Two injured were taken to hospital in Belluno, a more serious one in Treviso, and five in Trento, she said, without giving details of the nationality of the victims. 

Several helicopters were deployed on the spot to take part in the rescue operations and monitor the evolution of the situation.

"An avalanche of snow, ice and rock which in its path hit the access road when there were several roped parties, some of which were swept away," she explained.

"The definitive number of mountaineers involved is not yet known".

According to the civil protection department of the nearby Veneto region, "all the alpine rescue teams in the area have been mobilized", including dog units.

The glacier collapsed near the locality of Punta Rocca, along the route normally taken to reach its summit.

Temperature record at the top of the glacier

Footage filmed from a shelter near the disaster shows snow mixed with rock rolling down the slopes of the mountain with a crashing sound.

Other images taken by tourists on their cellphones show from afar the greyish language of the avalanche carrying everything in its path.

This collapse of the glacier occurred the day after a record temperature reached at the top of the glacier: ten degrees.

According to experts quoted by the daily Il Corriere della Sera, new ice collapses are to be feared.

The Marmolada glacier is the largest glacier in the Dolomites, a mountain range in northern Italy that is part of the Alps.

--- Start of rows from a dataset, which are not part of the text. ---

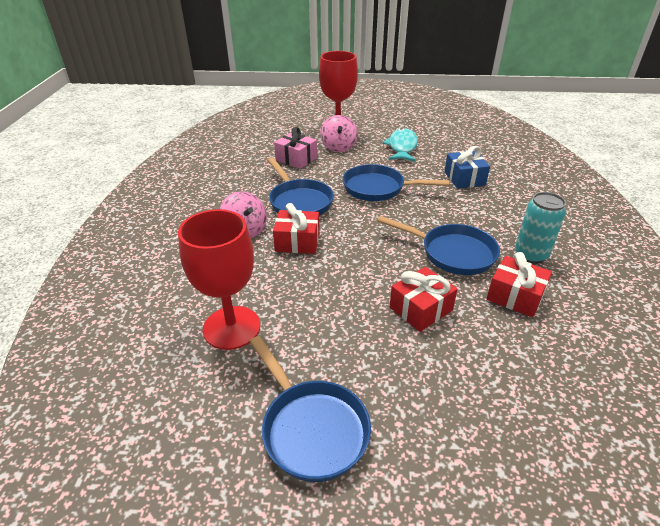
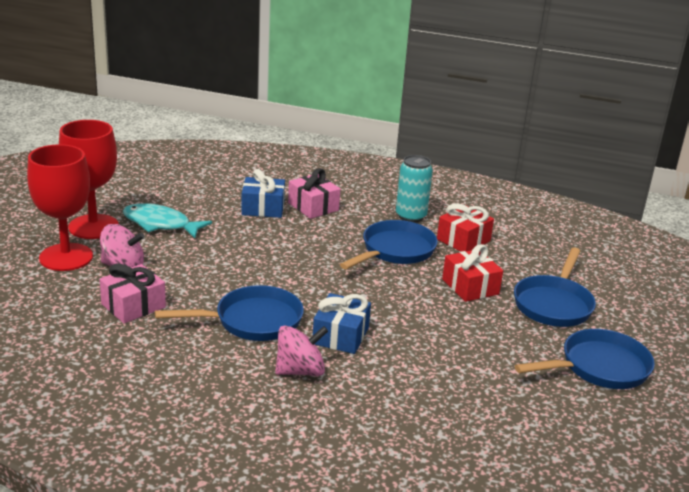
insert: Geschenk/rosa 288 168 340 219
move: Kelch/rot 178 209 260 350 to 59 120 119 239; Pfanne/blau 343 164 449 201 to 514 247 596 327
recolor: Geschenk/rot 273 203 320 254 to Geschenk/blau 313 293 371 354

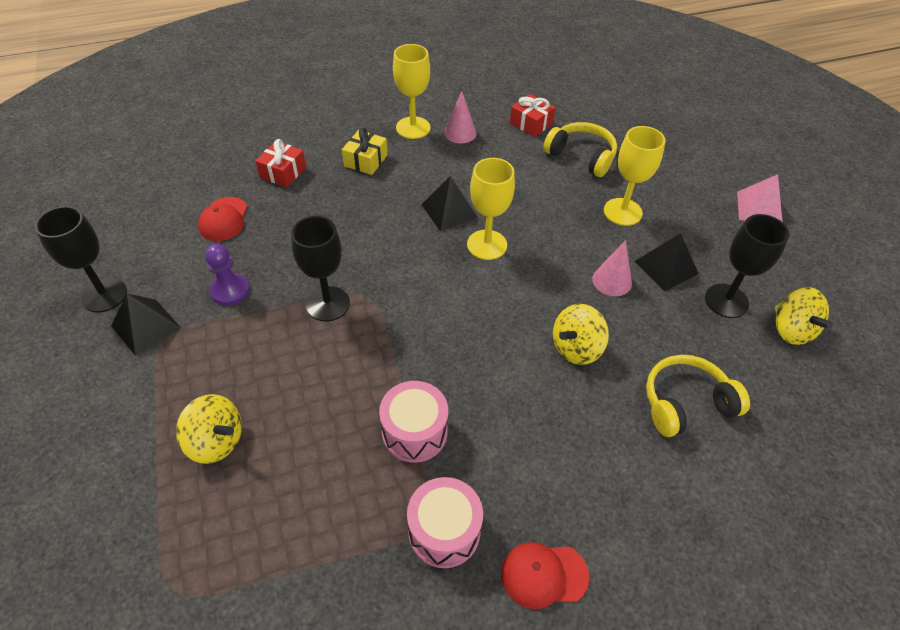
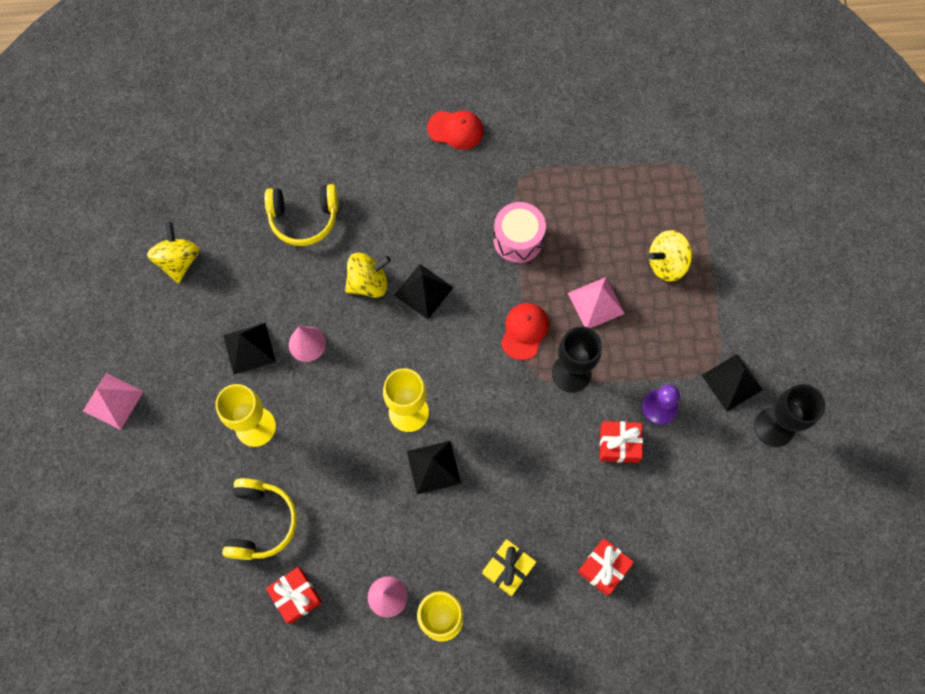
delete: Trommel/rosa 407 477 483 568; Kelch/schwarz 705 214 789 318
insert: Pyramide/schwarz 394 264 454 319; Pyramide/rosa 568 277 625 328; Geschenk/rot 600 421 643 463
move: Kappe/rot 198 197 247 241 to 501 303 549 360
rotate: Kreisel/gelb 176 394 242 464 = 649 230 692 282 60 degrees counterclockwise; Kopfhörer/gelb 543 122 617 177 = 222 478 297 560 135 degrees counterclockwise

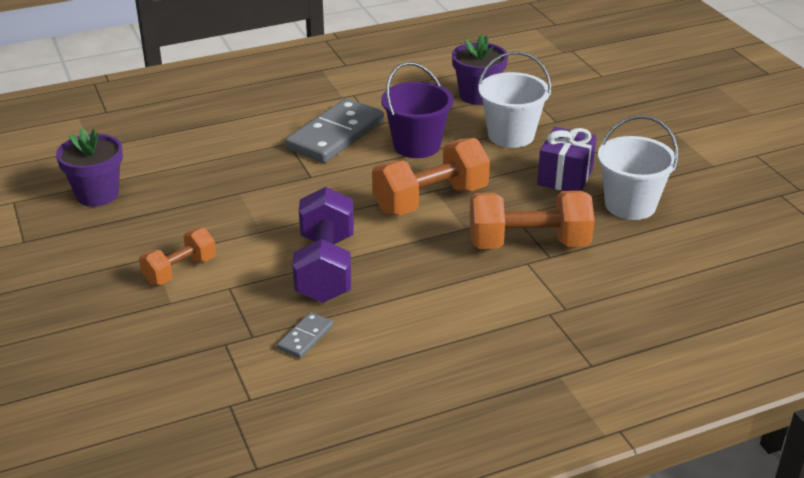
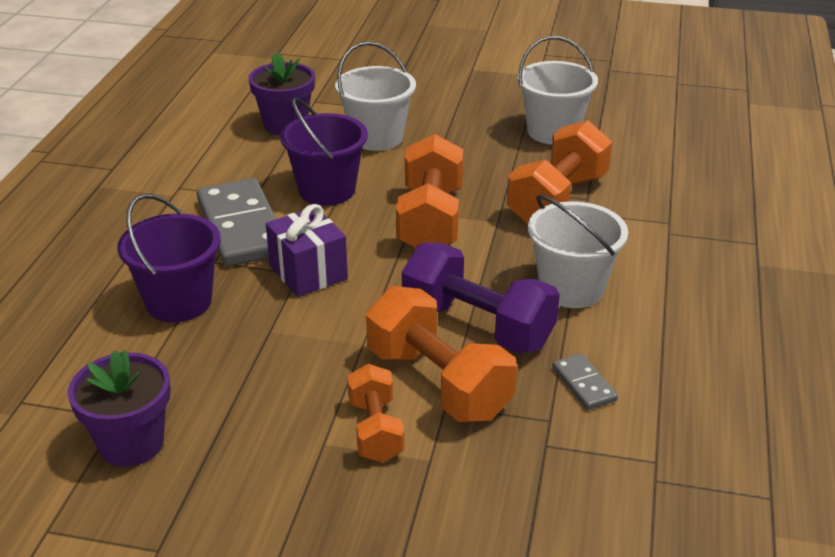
insert: Eimer/lila 117 194 221 322; Hantel/orange 366 286 517 422; Eimer/weiß 528 195 628 308
move: Geschenk/lila 537 127 597 191 to 266 204 348 297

Located in the Autonomous Province of Trento, it gives birth to the Avisio River and overlooks Lake Fedaia.

According to the IPCC report published on March 1, the melting of ice and snow is one of the ten major threats caused by global warming, disrupting ecosystems and threatening certain infrastructures.

According to the IPCC, glaciers in Scandinavia, central Europe and the Caucasus could lose 60 to 80% of their mass by the end of the century.

The traditional life of peoples like the Sami in Lapland, who practice reindeer herding, is already disrupted.

In Canada and Russia, thawing permafrost is hampering economic activities.